From the images collected by drone, Guo and Perry’s technique generates a three-dimensional bridge information model that includes the geometry of each bridge component, such as the pier, deck, etc., and structural condition information. An inspector could examine various angles of this bridge model and see damage as it appears on the different structural components, along with the corresponding data – the length of a crack, for example.
“The information [in the model] is much more comprehensive compared to the traditional inspection report,” Guo said. “The American Association of State Highway and Transportation Officials and the Federal Highway Administration require component-level assessment, so using AI to identify and assess the condition of structural components is critical.”
Instead of assigning a subjective rating of 0-9, Guo and Perry’s automated process measures damage extent precisely. They also developed automated algorithms to easily and effectively track damage growth over time.
Now the pair is working on techniques using machine learning and structural mechanics to predict how a structure will deteriorate in the future, so bridge owners can prepare for maintenance needs.
Their paper on this work, “Streamlined bridge inspection system using unmanned aerial vehicles (UAVs) and machine learning techniques,” was co-authored by Associate Professor Rebecca Atadero and Professor John van de Lindt.
Getting creative during COVID
While Guo and Perry were developing a portable, UAV-based technique to measure the dynamics of a vibrating structure, the pandemic interrupted their research. Perry brought home the equipment for the experiment, including a coffee table-sized shake table, filling the living room and dining room of his one-bedroom apartment.
“I’m sure my neighbors loved me for it,” he said.
Perry’s at-home experiments prepped the project for when it could move into a larger space at the Engineering Research Center.
To measure the vibration of their test structure, they attached a RealSense sensor – a technology often used to detect motion in video games – to a drone. This sensor has onboard optical and infrared cameras that allowed them to capture all three directions of movement.
The portable, 3D displacement measurement technique they developed could be used to conveniently and inexpensively monitor the health of bridges, without the need for sensors placed on the bridge or traffic control.
Despite pandemic-related complications – including Perry contracting COVID himself – the researchers were able to complete their project and publish a second paper, “A portable three-component displacement measurement technique using an unmanned aerial vehicle (UAV) and computer vision: A proof of concept.”
“There have definitely been new challenges, but we were able to overcome them,” Perry said. “Someone told me that Isaac Newton discovered the law of gravity while at home during the plague.
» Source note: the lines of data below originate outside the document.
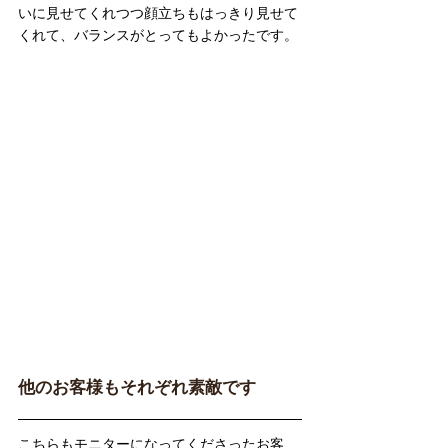
いに見せてくれつつ顔立ちもはっきり見せて
くれて、バランスがとってもよかったです。
他のお客様もそれぞれ素敵です
こちらもモニターになってくださったお客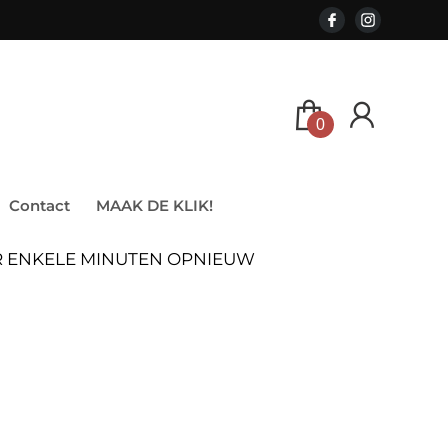
0
Contact
MAAK DE KLIK!
ER ENKELE MINUTEN OPNIEUW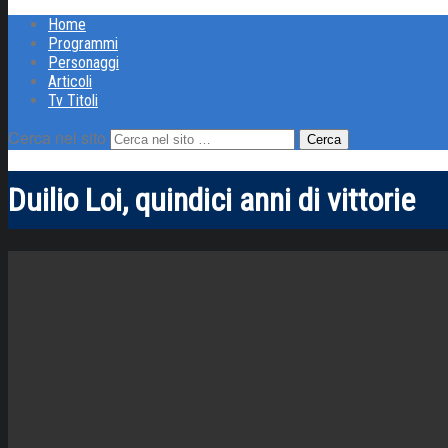
Home
Programmi
Personaggi
Articoli
Tv Titoli
Cerca nel sito
Duilio Loi, quindici anni di vittorie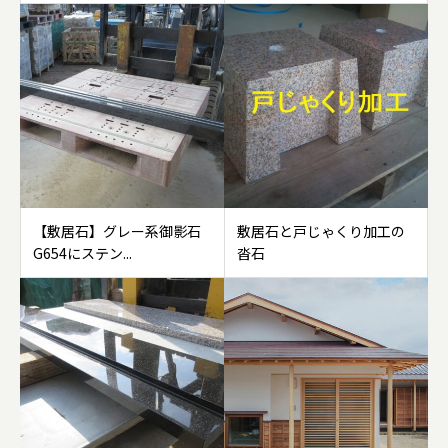
【敷居石】グレー系御影石
敷居石と戸じゃくり加工の
G654にステン...
沓石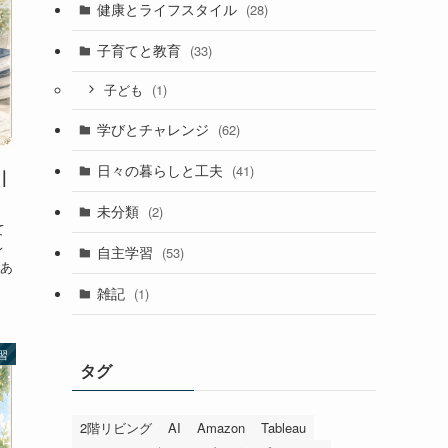
健康とライフスタイル
(28)
子育てと教育
(33)
(1)
子ども
学びとチャレンジ
(62)
日々の暮らしと工夫
(41)
｜
未分類
(2)
て
レ
自主学習
(53)
あ
雑記
(1)
習
タグ
2階リビング
AI
Amazon
Tableau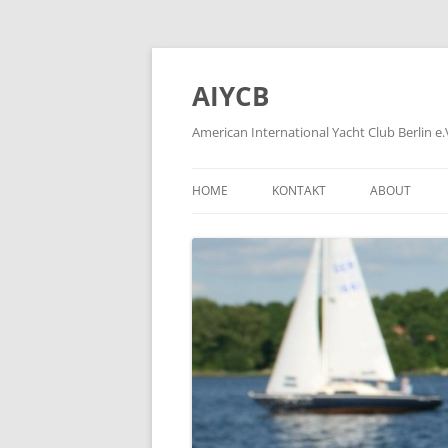
Zum
Inhalt
springen
AIYCB
American International Yacht Club Berlin e.
HOME
KONTAKT
ABOUT
APPLICATION FORMS
ÜBER
HOW TO BE
WIE WIRD M
HISTORY OF
FORMER MEM
PLEASE KLIC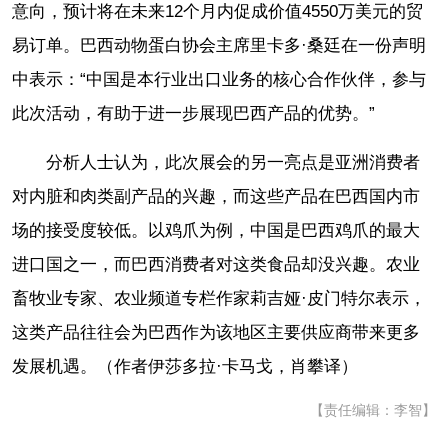
意向，预计将在未来12个月内促成价值4550万美元的贸
易订单。巴西动物蛋白协会主席里卡多·桑廷在一份声明
中表示：“中国是本行业出口业务的核心合作伙伴，参与
此次活动，有助于进一步展现巴西产品的优势。”
分析人士认为，此次展会的另一亮点是亚洲消费者
对内脏和肉类副产品的兴趣，而这些产品在巴西国内市
场的接受度较低。以鸡爪为例，中国是巴西鸡爪的最大
进口国之一，而巴西消费者对这类食品却没兴趣。农业
畜牧业专家、农业频道专栏作家莉吉娅·皮门特尔表示，
这类产品往往会为巴西作为该地区主要供应商带来更多
发展机遇。（作者伊莎多拉·卡马戈，肖攀译）
【责任编辑：李智】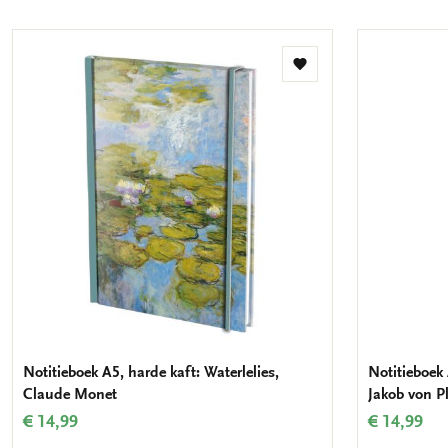
Toevoegen
aan
verlanglijst
Notitieboek A5, harde kaft: Waterlelies,
Notitieboek 
Claude Monet
Jakob von P
€ 14,99
€ 14,99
I thought if he could make such an important discovery while in quarantine, then I can keep working too!”
Valuable resources for research
Having UAVs available for research made Guo and Perry’s work possible. The expense of purchasing these systems would have prevented Guo from pursuing this area of research when she started investigating it in 2017.
CSU researchers have access to several UAV platforms, as well as piloting expertise, through the Drone Center.
“This research represents a resourceful and excellent use of UAV technology in the field of infrastructure inspection and documentation,” said Chris Robertson, director of CSU’s Drone Center. “We were excited to be given the opportunity to support this project with UAV resources and piloting time.”